Nursing Shortage Whitepaper - HealthLinx

One of the greatest health concerns of modern society is nursing shortages in different states across the world. The prevalence and impacts of the recent Covid-19 pandemic have taught the world that professional nurses and physicians are pertinent to providing quality healthcare services. As the pandemic continued to expand, it became evident that frontline nurses suffered the most, causing an unpredictable shortage of professional healthcare workers at such a poor timing in history. Predictions indicate that by 2030, there will be a shortage of more than 50,000 nurses in certain states.

This trend explains why nursing programs and professionals embrace technology to help in the ideal recruitment, retaining, and monitoring process. Here is how technology helps to counter nurses’ shortages in the healthcare system.

Specialty Preference Over Facility

Gone are the days when nursing and other healthcare job vacancies filled the print media pages. Around a decade ago, influential healthcare policymakers decided that the system would evolve from print journals, specialty publications, and newspapers to social media, website optimization, and email marketing. This strategy would facilitate analytical and metrical monitoring to promote nursing by specialty rather than a facility.

Electronic Scheduling

Many nursing training processes take place virtually. Several nurses get assigned to different shifts based on their competence skills and preference areas. Electronic scheduling helps solve the nursing shortage challenge by facilitating trading shifts among professional healthcare workers and establishing a stable balance between work and personal lives.

Talent Distribution

Through the help of telemedicine, technology allows nurses to focus on their areas of expertise. Nurses handle indoor settings which are comfortable with their background and settings. Rather than staying in one location while performing minimal nursing activities, talent distribution helps create a balance where none existed.

How Technology Speeds the Recruitment and Retaining of Competent Nurses

With the notable virtual presence that everyone creates, technology makes it possible for the healthcare system to keep track of all potential candidates. This eases the recruitment process by establishing fast and reliable background checks through trusted third-party systems. For instance, with help from third parties, many nursing applicants access the application process within the first few minutes. 

Ideally, through trusted third-party systems, the same technology can also highlight the surplus populations and compare them with areas needing nurses to help open healthcare job opportunities in the latter locations. The recruitment is the easy part; the difficulty comes with retaining a qualified workforce. Electronic scheduling is perfect for boosting staff availability in the overall workforce, but it is not enough to keep all the hired nurses. The best way to ensure that all hired nurses retain their current positions is to revamp the whole nursing admission process by ensuring that the system comes up with new questions to improve patient care and outcome every year.

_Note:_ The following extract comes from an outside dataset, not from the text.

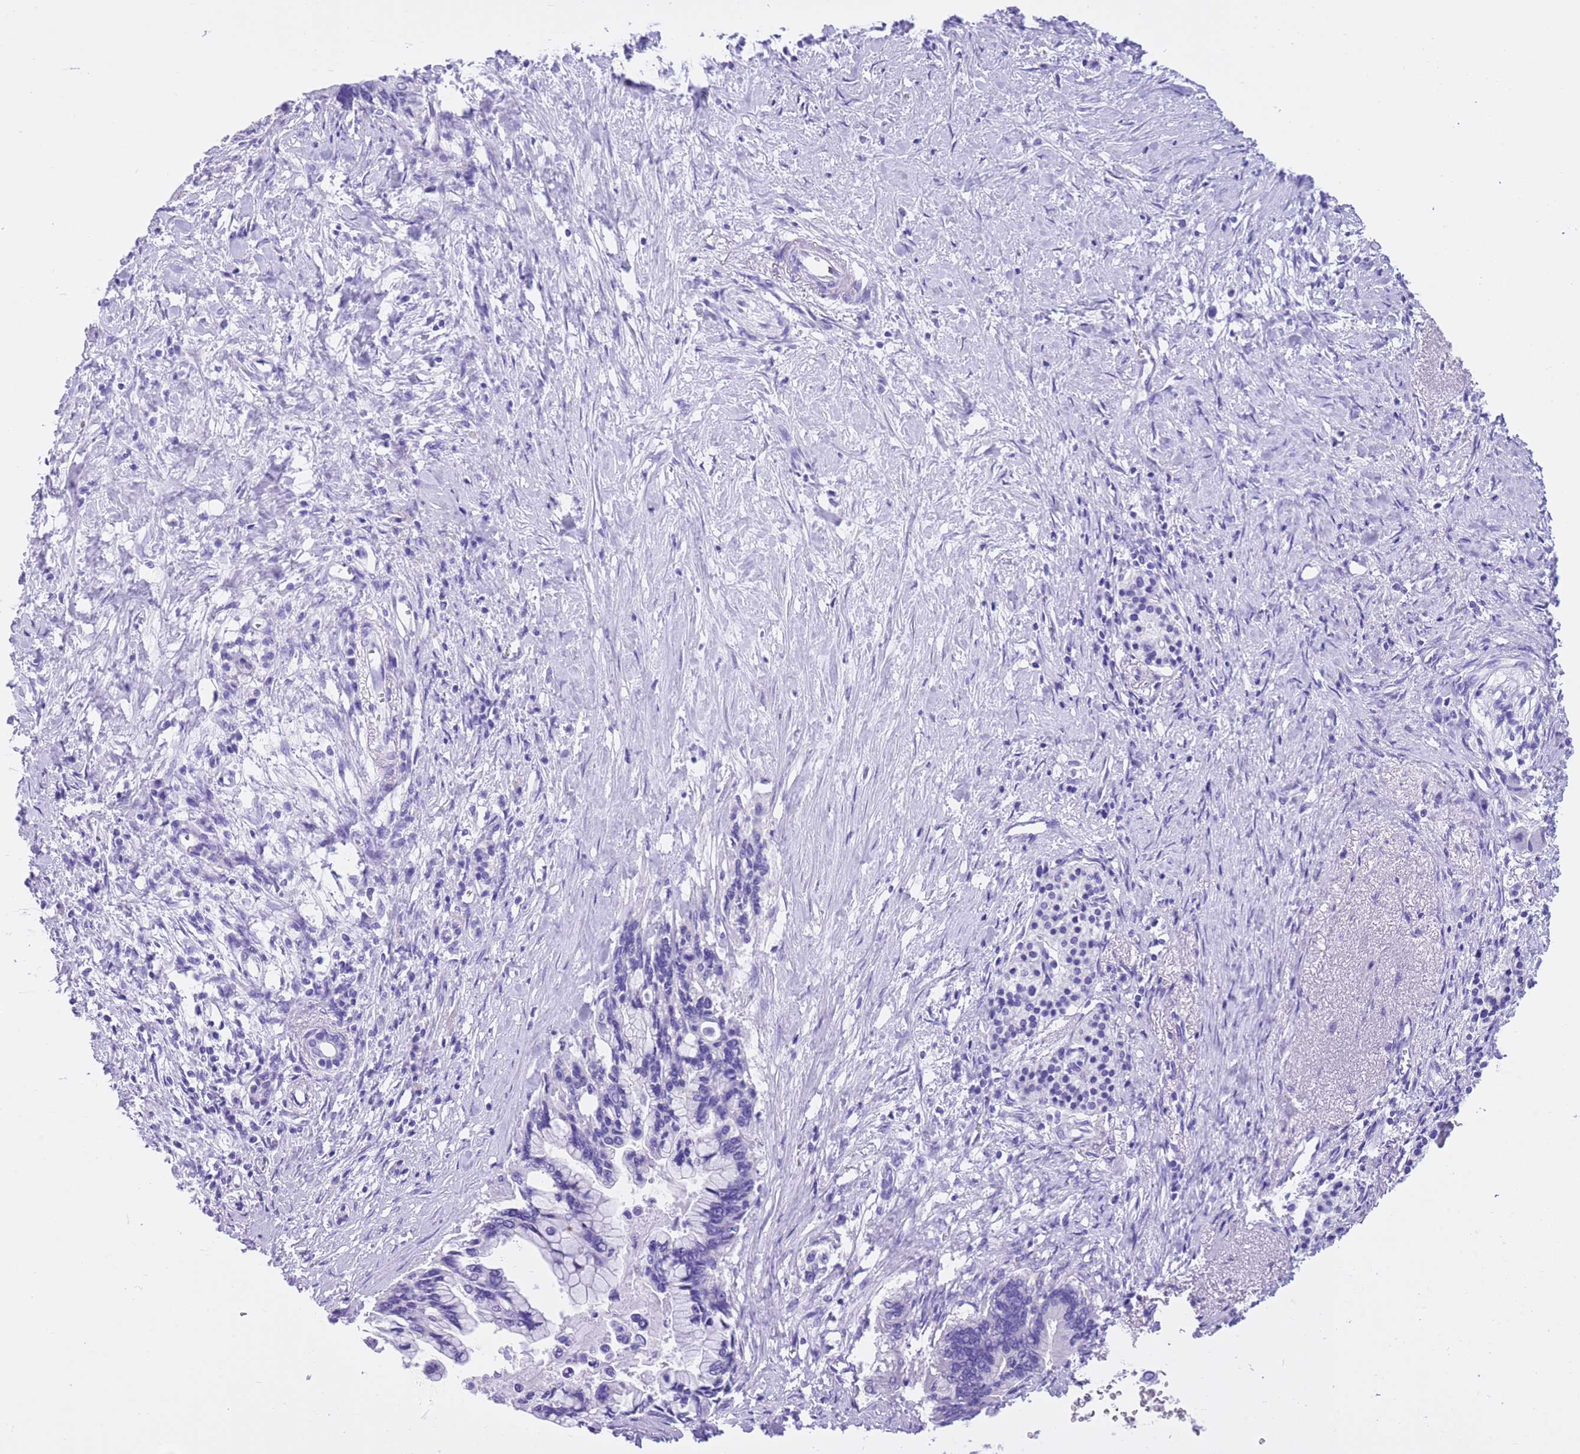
{"staining": {"intensity": "negative", "quantity": "none", "location": "none"}, "tissue": "pancreatic cancer", "cell_type": "Tumor cells", "image_type": "cancer", "snomed": [{"axis": "morphology", "description": "Adenocarcinoma, NOS"}, {"axis": "topography", "description": "Pancreas"}], "caption": "This is an immunohistochemistry (IHC) histopathology image of pancreatic cancer. There is no staining in tumor cells.", "gene": "TMEM185B", "patient": {"sex": "female", "age": 83}}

How Has Technology Benefited the Nursing Shortage Solutions?

Technology has helped minimize the costs involved in improving patient care and outcomes. The prevalence of quality care necessitates the injection of unforeseen but crucial medical expenses that would have otherwise proven difficult or impossible if it were not for technology like scheduling software.

Endless healthcare resources that would have been wasted in the absence of technology can now redirect to where they are needed most. It is already clear that while one state might face nursing shortages, the other may be struggling with a surplus population of the same professionals.

The attraction of vital talent comes in handy during the recruitment process to prevent wasting time training beginners or semi-skilled healthcare workers. It is not uncommon to witness unskilled but willing nursing volunteers in other third-world countries because of nurses’ shortages.

Key Takeaway

Some healthcare providers hear technology, and they freak out because of fears such as breaching patients’ records and other electronic health records fraud. However, technology is not all that, especially when span serves the right purpose. When fully embraced, technology can fix the ultimate nursing shortage that the health system is currently facing and is bound to face in the future if things do not change now.